At LifeStance Health, the business problem is to architect and safeguard the mission-critical infrastructure behind their national digital health platform, ensuring it scales securely and reliably to serve millions, while powering clinical care at scale with precision, performance, and resilience.
Requirements
- 10+ years in DevOps/SRE/Platform Engineering roles; at least 4+ years architecting for distributed cloud-native systems at scale.
- Expert in AWS core services (EKS, VPC, RDS, Route 53, IAM, Lambda); Terraform-first mindset.
- Proven track record in establishing SLIs/SLOs, building error budgets, and aligning them with business velocity.
- Deep expertise in Kubernetes (EKS), Helm, service meshes (Istio/Linkerd), and microservices orchestration.
- Strong software engineering fundamentals in Python, Go, or similar.
- Hands-on experience with modern observability platforms and real-time monitoring solutions.
- Technical leadership in incident response, risk management, and operational resilience in regulated industries.
Responsibilities
- Architect scalable, secure infrastructure on AWS using EKS, Lambda, and edge networking strategies.
- Define and own SLOs/SLIs for key services; integrate error budgets into product and deployment planning.
- Drive incident response operations, lead postmortems, and institutionalize RCA learnings.
- Automate everything: provisioning, security controls, deployments, chaos, DR drills—using Terraform, Helm, GitHub Actions.
- Build and maintain observability stack (Datadog, Prometheus, ELK, OpenTelemetry); deliver actionable dashboards and alerts.
- Engineer for cost-aware scale: right-size compute, optimize network paths, and containerize performance-hardened workloads.

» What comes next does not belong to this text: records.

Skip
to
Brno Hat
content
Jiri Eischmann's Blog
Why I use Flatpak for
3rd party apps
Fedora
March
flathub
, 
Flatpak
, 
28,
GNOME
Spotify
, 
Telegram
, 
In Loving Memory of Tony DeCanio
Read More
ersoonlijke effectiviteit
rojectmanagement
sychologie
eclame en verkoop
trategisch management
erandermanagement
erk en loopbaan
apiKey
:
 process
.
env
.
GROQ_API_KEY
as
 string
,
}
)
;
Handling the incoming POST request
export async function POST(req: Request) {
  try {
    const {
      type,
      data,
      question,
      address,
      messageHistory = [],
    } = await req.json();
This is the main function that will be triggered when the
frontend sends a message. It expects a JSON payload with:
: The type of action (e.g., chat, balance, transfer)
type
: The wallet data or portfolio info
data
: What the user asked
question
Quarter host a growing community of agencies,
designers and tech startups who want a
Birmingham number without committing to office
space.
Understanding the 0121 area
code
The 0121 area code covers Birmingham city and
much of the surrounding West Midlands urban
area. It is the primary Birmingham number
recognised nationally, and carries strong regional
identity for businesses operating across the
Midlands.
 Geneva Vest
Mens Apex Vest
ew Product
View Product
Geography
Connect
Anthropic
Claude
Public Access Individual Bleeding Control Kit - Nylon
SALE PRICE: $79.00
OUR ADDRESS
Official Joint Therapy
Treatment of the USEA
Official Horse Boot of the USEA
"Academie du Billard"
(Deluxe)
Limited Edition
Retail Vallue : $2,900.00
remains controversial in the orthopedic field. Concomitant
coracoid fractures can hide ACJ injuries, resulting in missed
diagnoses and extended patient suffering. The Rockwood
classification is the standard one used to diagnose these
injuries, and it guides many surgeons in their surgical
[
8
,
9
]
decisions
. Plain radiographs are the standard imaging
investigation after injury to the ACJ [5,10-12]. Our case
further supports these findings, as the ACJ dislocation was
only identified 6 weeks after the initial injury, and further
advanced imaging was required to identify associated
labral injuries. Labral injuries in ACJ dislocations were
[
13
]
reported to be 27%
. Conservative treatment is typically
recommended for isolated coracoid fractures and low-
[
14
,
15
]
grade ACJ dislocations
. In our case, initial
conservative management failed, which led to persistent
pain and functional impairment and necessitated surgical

- Implement and maintain zero-trust IAM and secrets management frameworks (Vault, AWS Secrets Manager).
Other
- Must be legally authorized to be employed in the United States.
- Demonstrates awareness, inclusivity, sensitivity, humility, and experience working with individuals from diverse ethnic backgrounds, socioeconomic statuses, sexual orientations, gender identities, and other various aspects of culture.
- Ability to translate system architecture into platform strategy and influence executive stakeholders.
- Published thought leadership or open-source contributions in reliability, observability, or infrastructure automation.
- LifeStance is an EEO/Affirmative Action Employer.